Apple Just Misses Expectations Ahead Of Its Critical Second Half Of The Year

The company reported its third-quarter results today, and it missed analyst estimates on revenue and quarterly guidance. Then again, there were no new products.

Rick Wilking / Reuters

Apple missed analyst expectations when it reported its third-quarter earnings today — though only by a slight amount, selling fewer iPhones than expected and coming in light on sales.

The company sold 35.2 million iPhones in the third quarter of its 2014 fiscal year, compared to the 35.3 million iPhones it was expected to sell. It did beat analyst estimates when it came to earnings, coming in at $1.28 per share analysts were expecting $1.23 per share. But it reported $37.4 billion in sales, compared to analyst estimates of $37.9 billion in sales.

The company also sold fewer iPads than expected, reporting 15.3 million iPads sold compared to the 15.9 million expected by analysts. iPad sales have not grown significantly in the past several quarters, indicating the tablet market may have hit a saturation point. The earnings report sent shares of Apple falling briefly after regular trading ended.

However, the second quarter this year was pretty ho-hum in terms of products, with the company only unveiling a beta version of its next iPhone and Mac operating system, as well as some developer tools. Apple is expected to not only unveil a new iPhone in September this year, but also a smart watch toward the end of the year. While Apple was still able to bring in more than $37 billion in revenue in the second quarter, the fireworks are expected to start in the second half of the year.

Still, Apple’s guidance for the fourth quarter quarter, which typically includes a small period of time after the next iPhone launches, was lower than analysts were predicting. Apple said it was expecting sales between $37 billion and $40 billion for the fourth quarter this year, compared to analyst estimates of $40.6 billion.

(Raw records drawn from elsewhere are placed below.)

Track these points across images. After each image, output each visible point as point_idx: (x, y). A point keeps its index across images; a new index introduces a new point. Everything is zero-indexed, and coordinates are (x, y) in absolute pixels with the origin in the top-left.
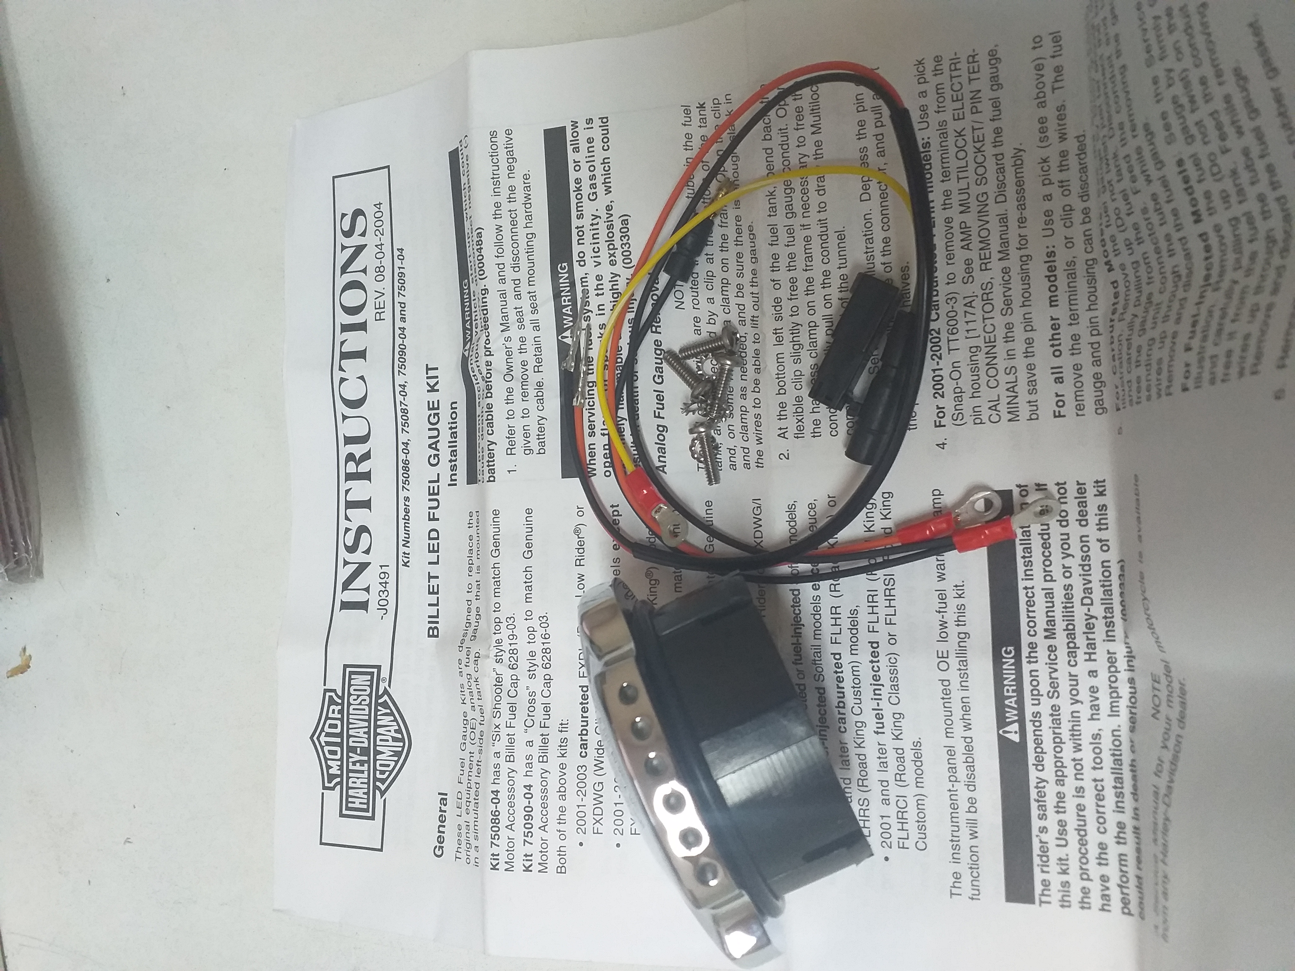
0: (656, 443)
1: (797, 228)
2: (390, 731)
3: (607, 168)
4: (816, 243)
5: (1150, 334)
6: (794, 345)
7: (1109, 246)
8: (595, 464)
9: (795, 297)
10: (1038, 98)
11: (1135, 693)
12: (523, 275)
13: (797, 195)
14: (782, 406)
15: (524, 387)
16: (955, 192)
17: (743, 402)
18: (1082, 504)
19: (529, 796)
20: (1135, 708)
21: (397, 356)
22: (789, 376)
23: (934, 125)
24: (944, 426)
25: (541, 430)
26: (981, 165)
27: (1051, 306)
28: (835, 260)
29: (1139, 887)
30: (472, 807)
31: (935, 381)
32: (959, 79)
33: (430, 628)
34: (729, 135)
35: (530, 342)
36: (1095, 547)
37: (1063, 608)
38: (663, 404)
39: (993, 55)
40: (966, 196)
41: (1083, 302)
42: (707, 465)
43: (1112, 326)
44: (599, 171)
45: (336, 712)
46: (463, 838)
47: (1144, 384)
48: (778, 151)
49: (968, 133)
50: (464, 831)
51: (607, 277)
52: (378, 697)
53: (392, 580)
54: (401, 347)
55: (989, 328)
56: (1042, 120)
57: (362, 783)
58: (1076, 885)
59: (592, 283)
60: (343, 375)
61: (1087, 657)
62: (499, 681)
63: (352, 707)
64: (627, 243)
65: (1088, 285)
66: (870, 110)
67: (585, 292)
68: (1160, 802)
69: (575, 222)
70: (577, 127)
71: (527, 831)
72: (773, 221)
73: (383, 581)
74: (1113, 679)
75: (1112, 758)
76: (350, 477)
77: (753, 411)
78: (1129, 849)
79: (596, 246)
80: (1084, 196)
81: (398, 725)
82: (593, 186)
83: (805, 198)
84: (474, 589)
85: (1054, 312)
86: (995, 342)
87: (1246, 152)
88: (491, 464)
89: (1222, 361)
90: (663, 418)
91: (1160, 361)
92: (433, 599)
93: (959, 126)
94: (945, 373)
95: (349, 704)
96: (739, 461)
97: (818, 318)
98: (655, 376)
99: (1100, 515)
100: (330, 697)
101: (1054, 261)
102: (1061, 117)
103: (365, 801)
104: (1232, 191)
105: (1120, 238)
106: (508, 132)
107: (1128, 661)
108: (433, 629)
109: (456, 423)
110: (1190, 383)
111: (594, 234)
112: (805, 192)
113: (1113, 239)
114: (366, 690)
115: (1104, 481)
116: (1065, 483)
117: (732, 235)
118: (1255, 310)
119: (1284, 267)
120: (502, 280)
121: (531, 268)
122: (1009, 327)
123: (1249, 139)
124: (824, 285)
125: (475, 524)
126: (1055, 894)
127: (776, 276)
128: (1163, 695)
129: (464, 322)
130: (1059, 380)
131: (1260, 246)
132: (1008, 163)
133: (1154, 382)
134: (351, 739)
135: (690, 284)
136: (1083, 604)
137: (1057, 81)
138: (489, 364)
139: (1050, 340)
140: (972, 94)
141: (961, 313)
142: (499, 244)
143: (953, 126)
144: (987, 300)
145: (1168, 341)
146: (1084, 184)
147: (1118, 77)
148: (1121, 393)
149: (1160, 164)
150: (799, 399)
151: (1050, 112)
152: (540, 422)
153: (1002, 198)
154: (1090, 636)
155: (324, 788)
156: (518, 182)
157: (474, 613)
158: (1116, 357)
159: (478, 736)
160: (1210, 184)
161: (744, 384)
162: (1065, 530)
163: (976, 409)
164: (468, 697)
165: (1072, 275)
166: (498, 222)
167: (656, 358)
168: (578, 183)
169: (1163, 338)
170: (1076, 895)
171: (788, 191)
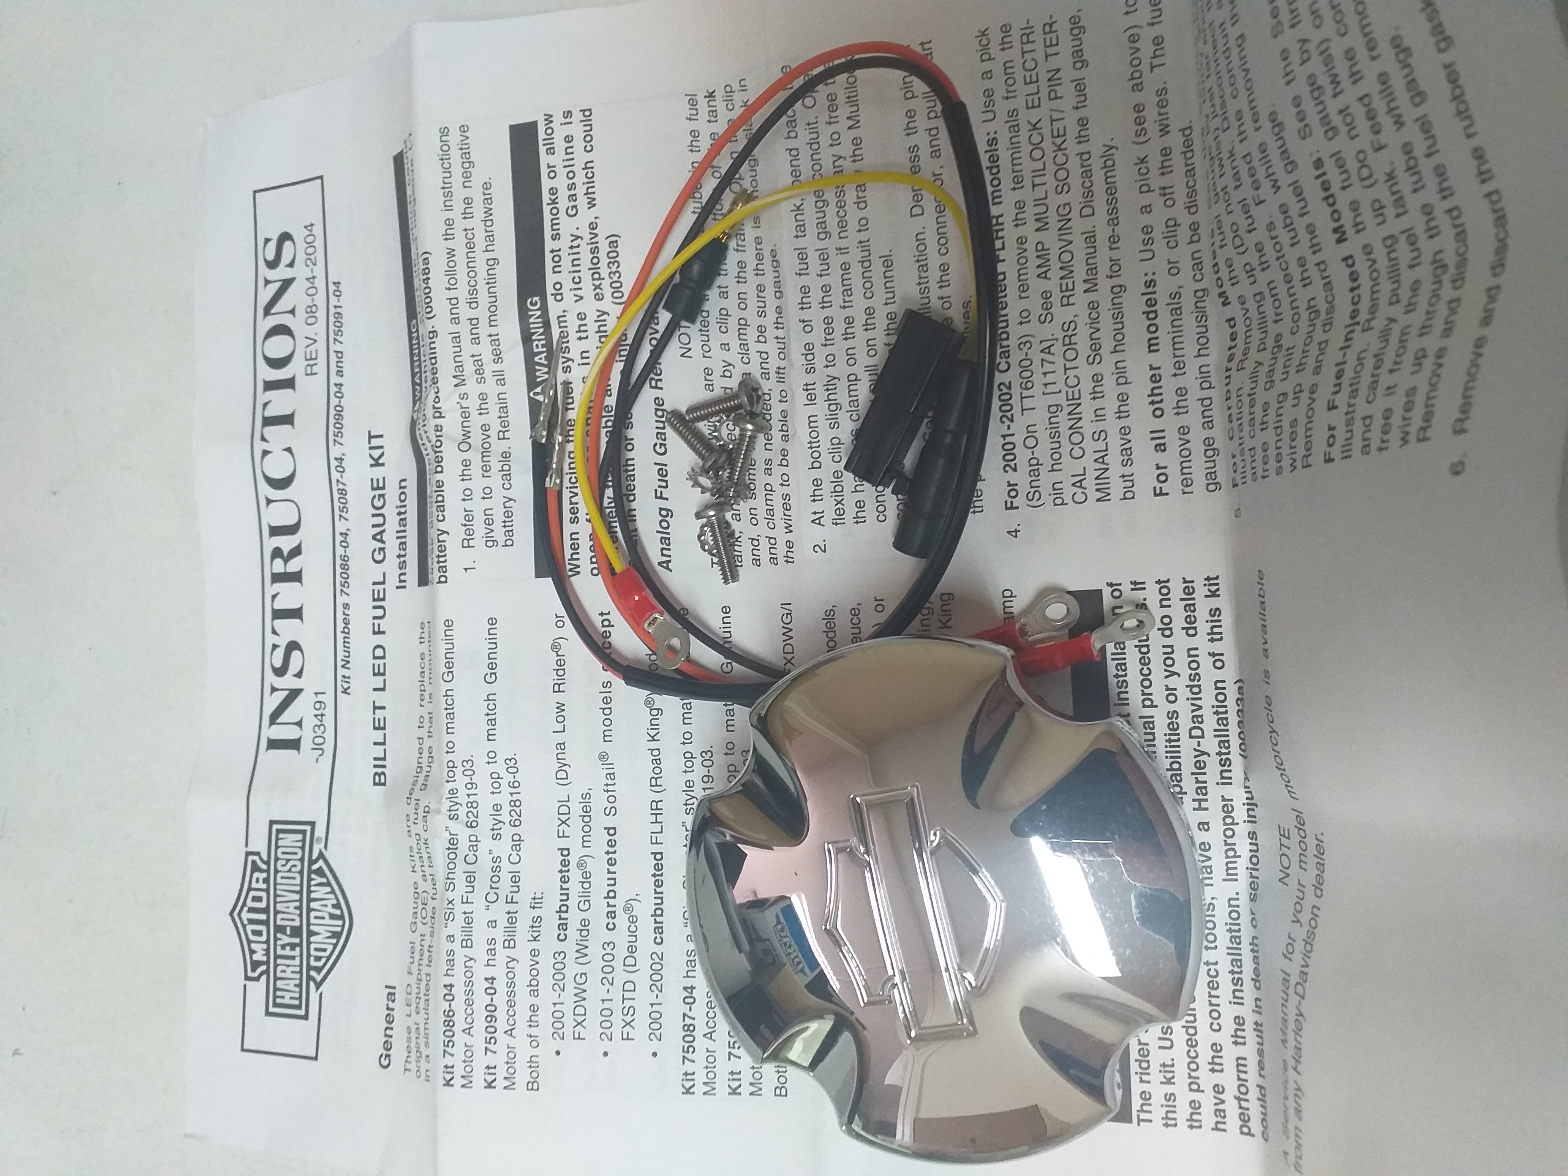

Despite a lack of new products that could help Apple enter new markets and re-ignite growth, and its big Beats acquisition, the company has enjoyed a run-up in its stock price in the past year, rising 54% excluding a stock split the company executed earlier this year.

It wasn’t a completely quiet quarter, however. In June, Apple said it would acquire Beats Electronics and Beats Music for $3 billion, which included a $400 million earn-out. As part of the deal, Universal Media Group’s Jimmy Iovine and Dr. Dre both joined the company.